Recetas de guisos mediterráneos de invierno de Quique Dacosta, llenas de sabor y tradición.
Guiso de costillas a la cerveza
Guiso de ternera con patatas
Guiso de garbanzos estilo tradicional
Cuando se habla de cocina mediterránea, muchas veces se piensa en platos ligeros y veraniegos. Sin embargo, el invierno también tiene un lugar destacado en esta tradición culinaria, especialmente a través de los guisos. En este contexto, la visión de Quique Dacosta resulta especialmente reveladora. Aunque su cocina es sinónimo de vanguardia y creatividad, el chef alicantino nunca ha ocultado su profundo respeto por el recetario tradicional y por los sabores que nacen del fuego lento.
La dieta mediterránea
Para Dacosta, los guisos de invierno forman parte de la memoria gastronómica del Mediterráneo. Son platos que hablan de territorio, de estacionalidad y de una cocina pensada para compartir. El chef entiende el guiso como una técnica esencial, capaz de concentrar sabores y de transformar ingredientes humildes en elaboraciones llenas de profundidad.
Uno de los ejemplos más representativos de esta filosofía es el guiso casero de conejo al vino. Se trata de una receta muy arraigada en el arco mediterráneo, donde el conejo ha sido históricamente una carne habitual. Para Quique Dacosta, este tipo de guiso resume la esencia de la cocina de invierno: producto cercano, vino como hilo conductor y una cocción paciente que realza cada matiz.
Las verduras y los tubérculos también ocupan un papel central en estos platos. El guiso de patatas con espinazo de cerdo es un claro ejemplo de cocina popular mediterránea.
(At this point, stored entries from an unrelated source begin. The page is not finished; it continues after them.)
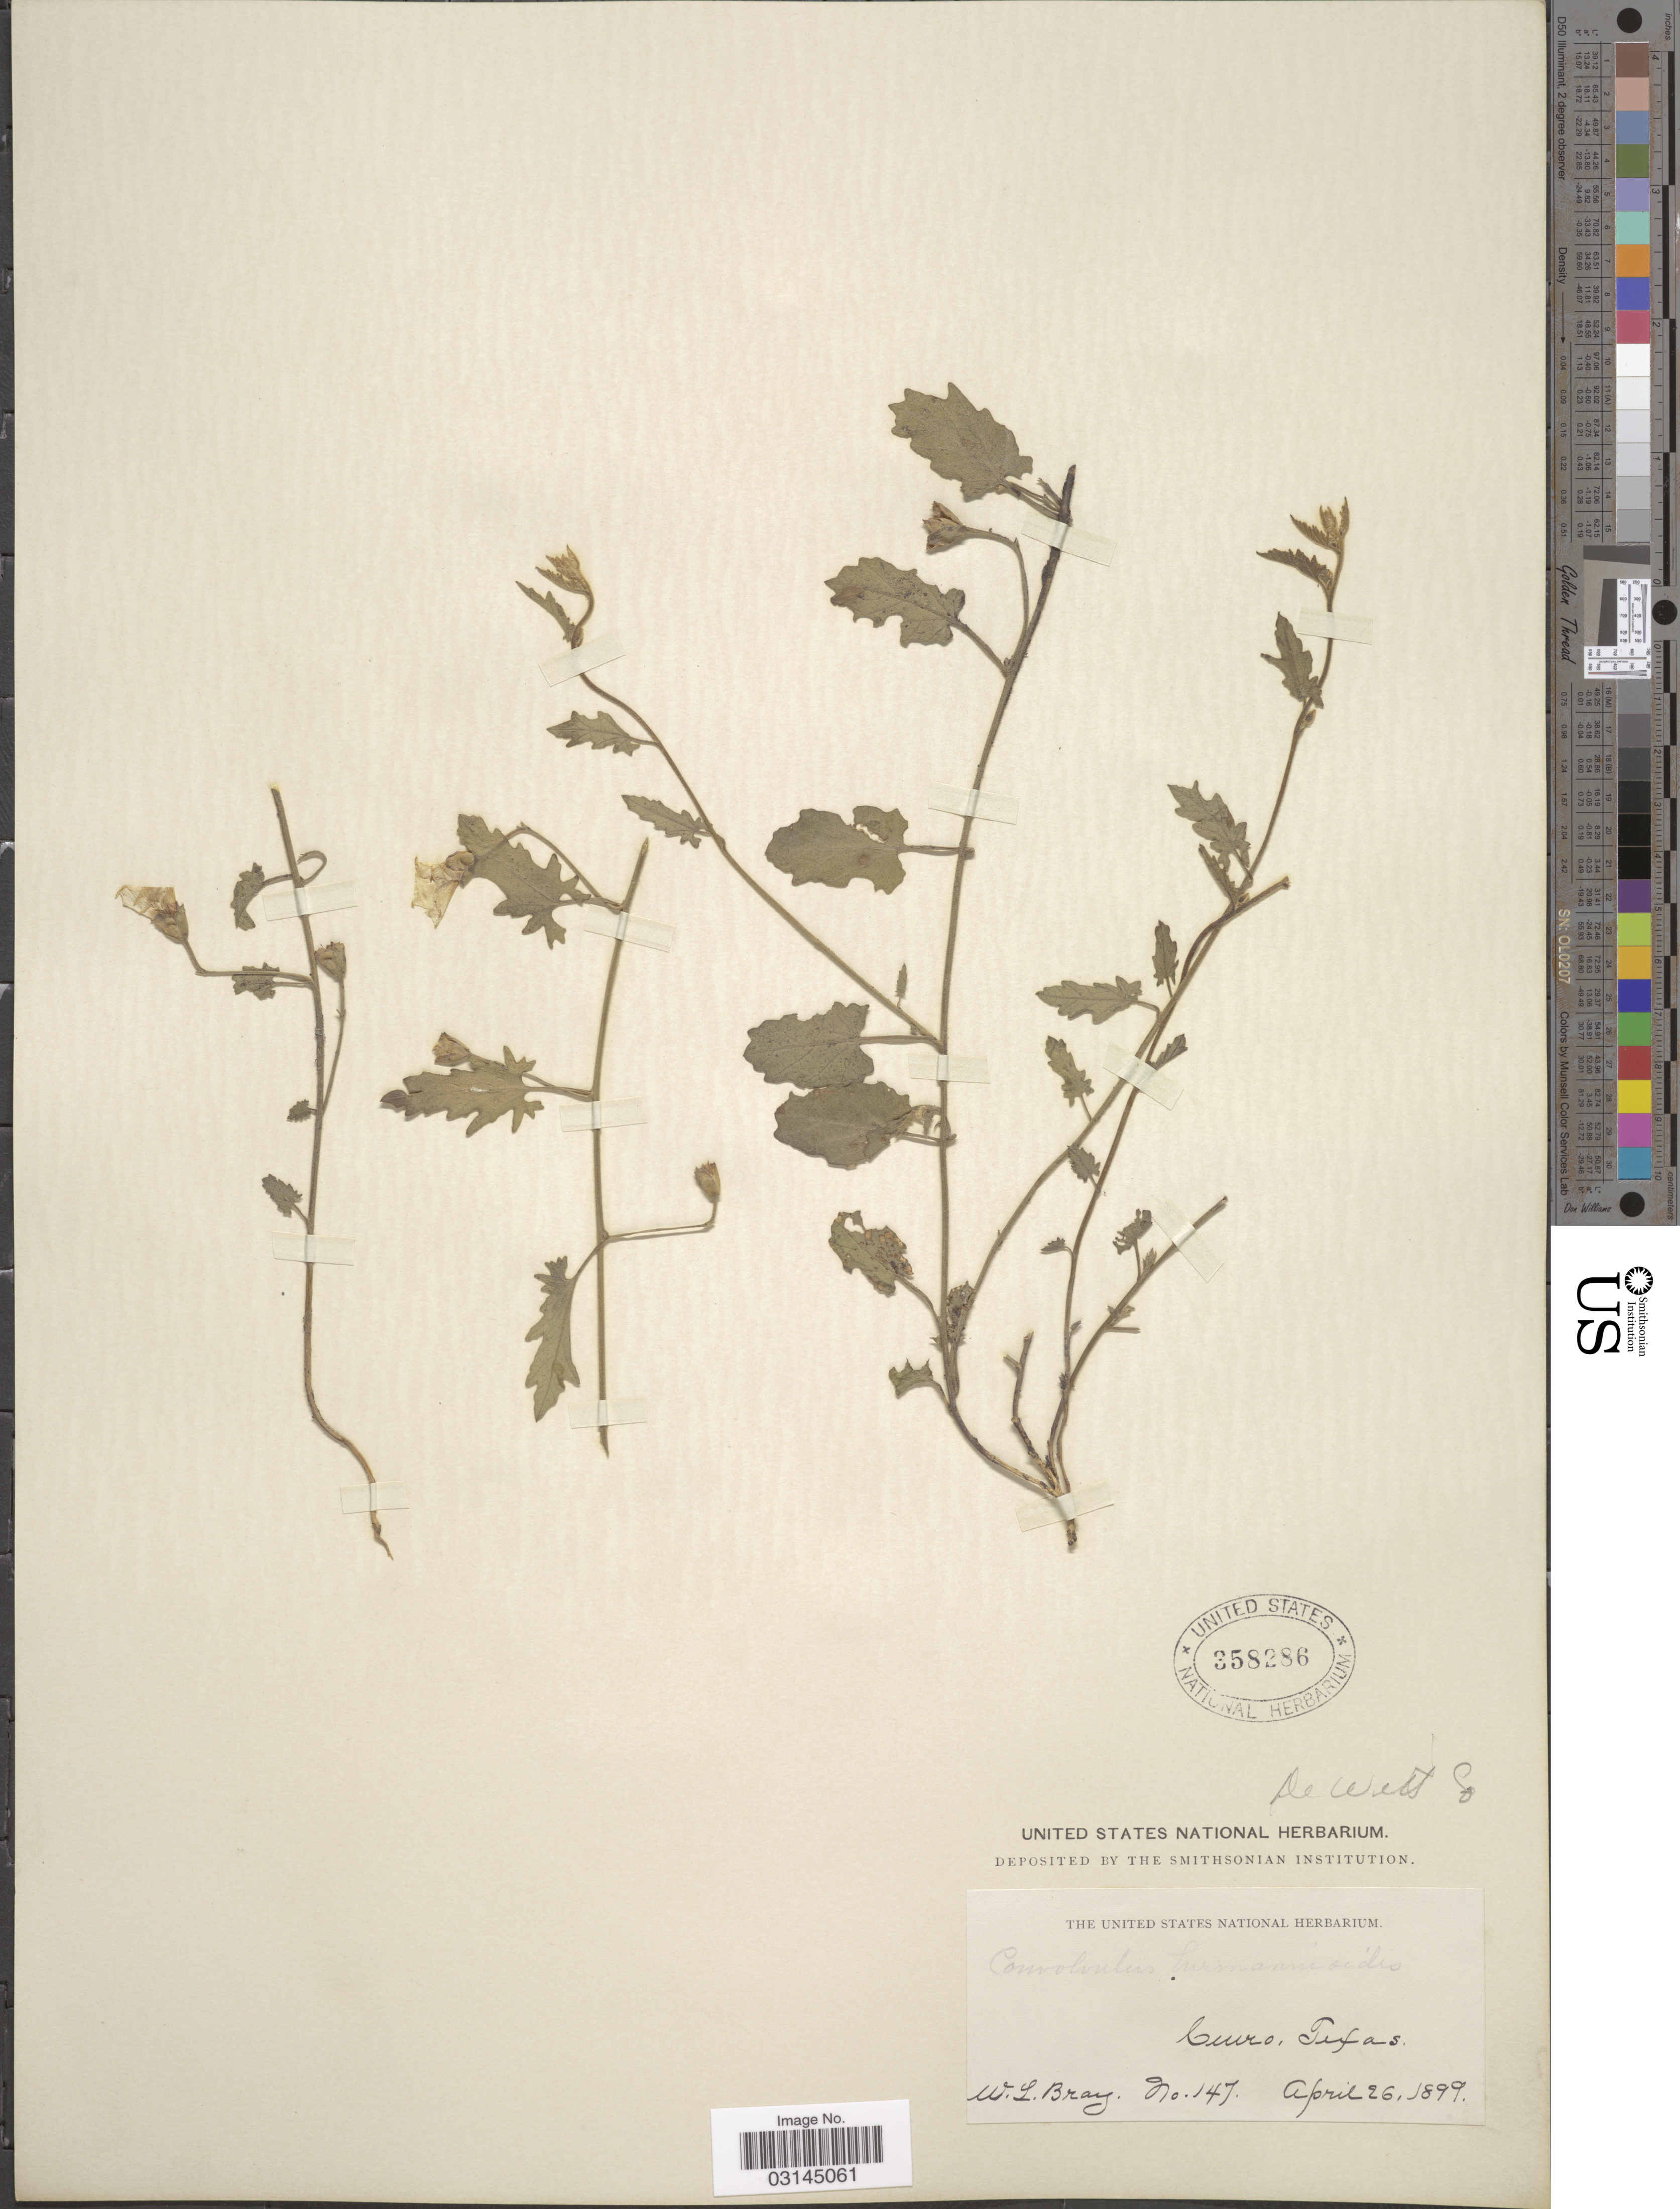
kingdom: Plantae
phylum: Tracheophyta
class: Magnoliopsida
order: Solanales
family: Convolvulaceae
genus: Convolvulus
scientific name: Convolvulus hermannioides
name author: A. Gray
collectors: W. L. Bray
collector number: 147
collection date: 1899-04-26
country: United States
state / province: Texas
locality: Cuero. De Witt Co.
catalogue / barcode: US 358286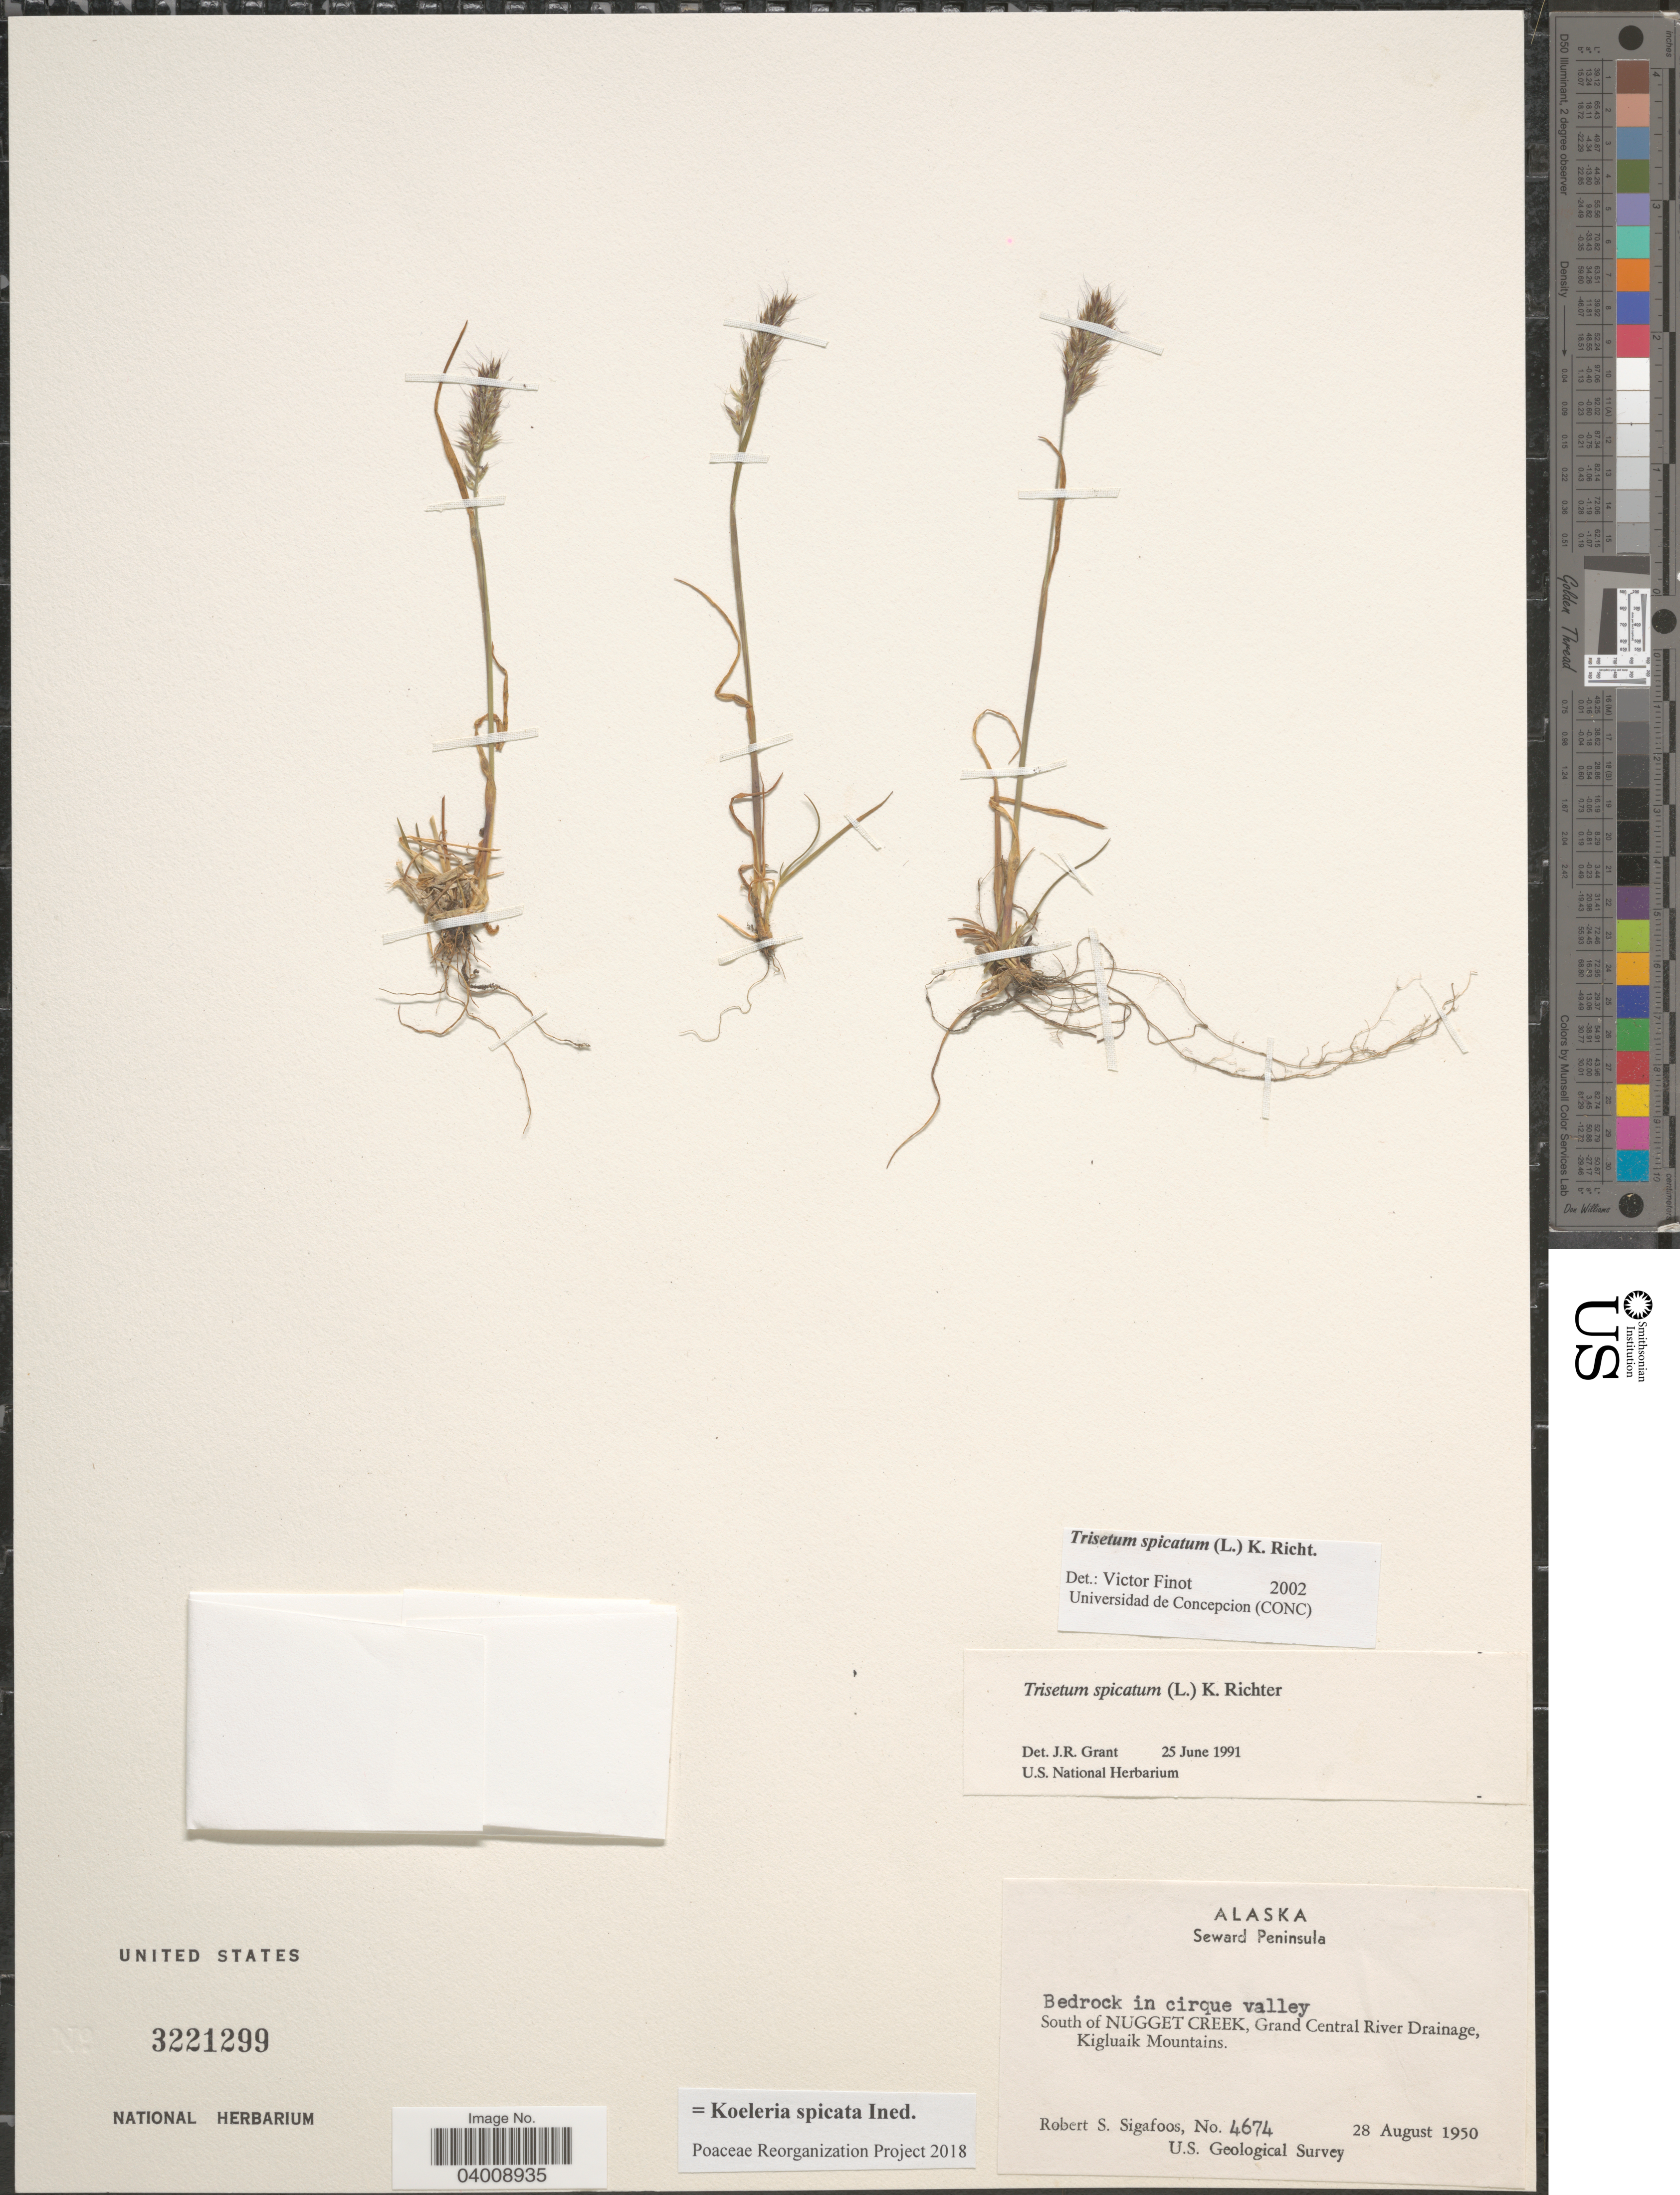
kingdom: Plantae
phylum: Tracheophyta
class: Liliopsida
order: Poales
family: Poaceae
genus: Koeleria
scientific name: Koeleria spicata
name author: (L.) Barberá et al.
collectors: R. Sigafoos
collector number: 4674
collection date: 1950-08-28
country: United States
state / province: Alaska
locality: Seward Peninsula. Bedrock in cirque valley. South of Nugget Creek, Grand Central River Drainage, Kigluaik Mountains.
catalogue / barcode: US 3221299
Patatas, caldo y una pieza de carne con carácter bastan para construir un plato completo, energético y profundamente reconfortante, ideal para los meses fríos.
Caza, setas, cocina de invierno
En invierno, la caza aporta sabores más intensos y una conexión directa con el entorno natural. El guiso de venado en salsa montañesa representa esa vertiente más contundente, donde las carnes requieren cocciones largas para alcanzar su punto óptimo. Aunque no es exclusivo del litoral, encaja en la visión de Dacosta como parte de una cocina estacional y profundamente ligada al territorio.
Las setas, protagonistas del otoño y el invierno, también tienen un papel destacado. El guiso de ternera con níscalos une carne y monte en una combinación clásica. Para el chef, este tipo de platos demuestran cómo el guiso permite integrar ingredientes de distinta naturaleza en un conjunto armónico y lleno de sabor.
También las legumbres
Las legumbres no pueden faltar en los guisos mediterráneos de invierno. El guiso de lentejas con champiñones es un buen ejemplo de cocina vegetal, nutritiva y reconfortante. Dacosta ha defendido en numerosas ocasiones la importancia de estos platos, no solo por su valor gastronómico, sino también por su vínculo con una alimentación sostenible.
Otras ideas
Dentro del recetario más humilde, el guiso de calabaza tradicional ocupa un lugar especial. Dulce, suave y lleno de matices, refleja cómo el Mediterráneo también se expresa a través de platos sencillos, donde la verdura es la auténtica protagonista.
Por último, recetas como el guiso de judías blancas con codorniz muestran la riqueza de la cocina de invierno. Legumbre y ave se combinan en un plato equilibrado, donde el guiso actúa como nexo entre tradición y sabor.
En conjunto, los guisos mediterráneos de invierno que inspira Quique Dacosta demuestran que la cocina de cuchara sigue siendo un pilar fundamental. Platos honestos, ligados al territorio y al tiempo, que confirman que incluso desde la alta cocina, el guiso sigue siendo una de las opciones caseras ideales.